= Pond of Abundance =

Pond or river in Paradise in Islam

Diagram of Plain of Assembly on Judgment Day, by Ibn Arabi (ca. 1238) with the Throne of God, pulpits for the righteous, seven rows of angels, Gabriel, the Barrier, the Pond of Abundance, the Praiseworthy Station where Muhammad will stand, the Scale, the Bridge, Hell, and the Meadow of Paradise.

In Islam, the Pond of Abundance or Pool of Kawthar (حَوْضُ ٱلْكَوْثَرِ) refers to a pond or river that exists in Paradise. The traditional Muslim belief is that on the Day of Judgement, when people will be resurrected, they will rise in great thirst and be eager to quench it in an atmosphere of chaos. Then, Muhammad would be the one privileged by God to respond to the pleas of believers to quench their thirst by offering them a cool and refreshing drink from the pond.

==Origin of the concept==
The Quran refers to the situation in Surah Al-Kawthar, but several exegetes maintain that the reference in the Surah is to the general abundance granted to Muhammad. In any case, the concept has come to be identified with the special reverence for Muhammad in comparison to other Prophets and Messengers of God.

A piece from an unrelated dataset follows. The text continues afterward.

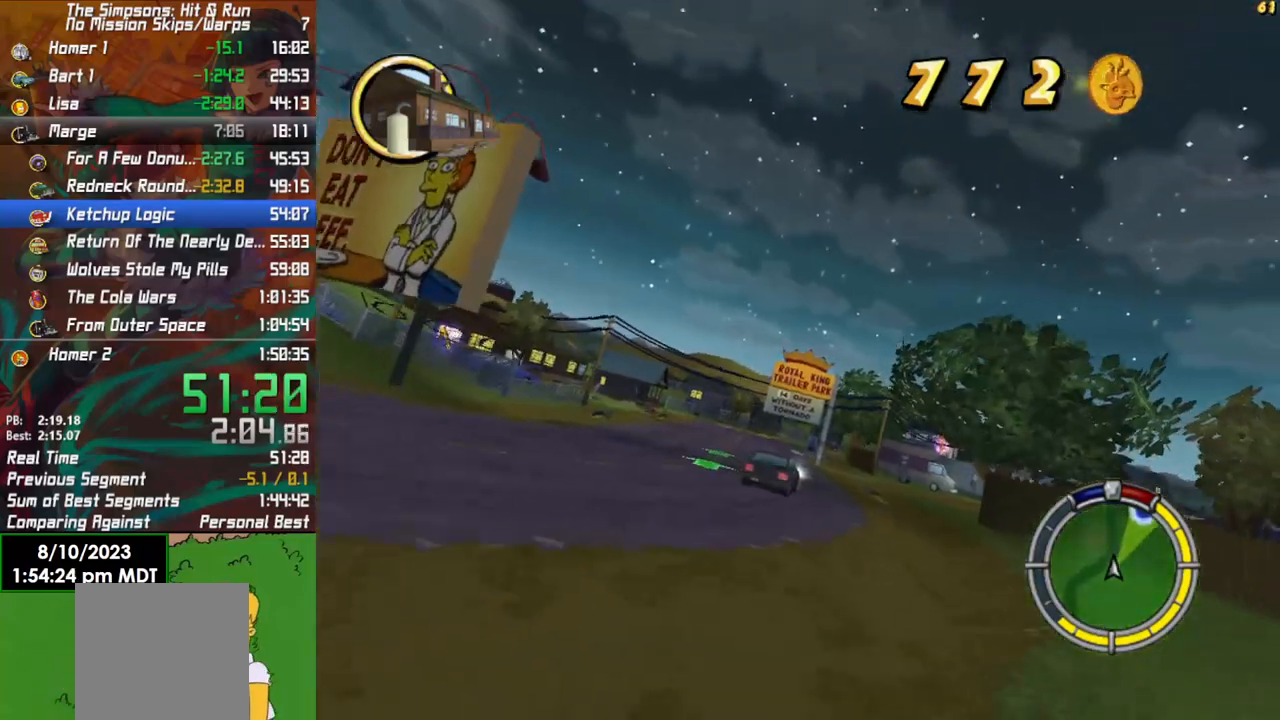
{"buttons": ["R2"], "left_stick": "right", "right_stick": "center", "events": [[33, "left_stick", "right"]]}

This concept also exists in Christianity in .
On the last day of the festival, the great day, while Jesus was standing there, he cried out, “Let anyone who is thirsty come to me, and let the one who believes in me drink. As the scripture has said, ‘Out of the believer’s heart shall flow rivers of living water.’”.

==Implications==
The pond's general implication is that it motivates Muslims to be conscious of the Day of Judgement and its severity and accordingly to plan to improve their afterlife. It also motivates them towards love of Muhammad and promoting the view that the events around the Day of Judgement require belief in the unseen and are highly metaphysical in nature.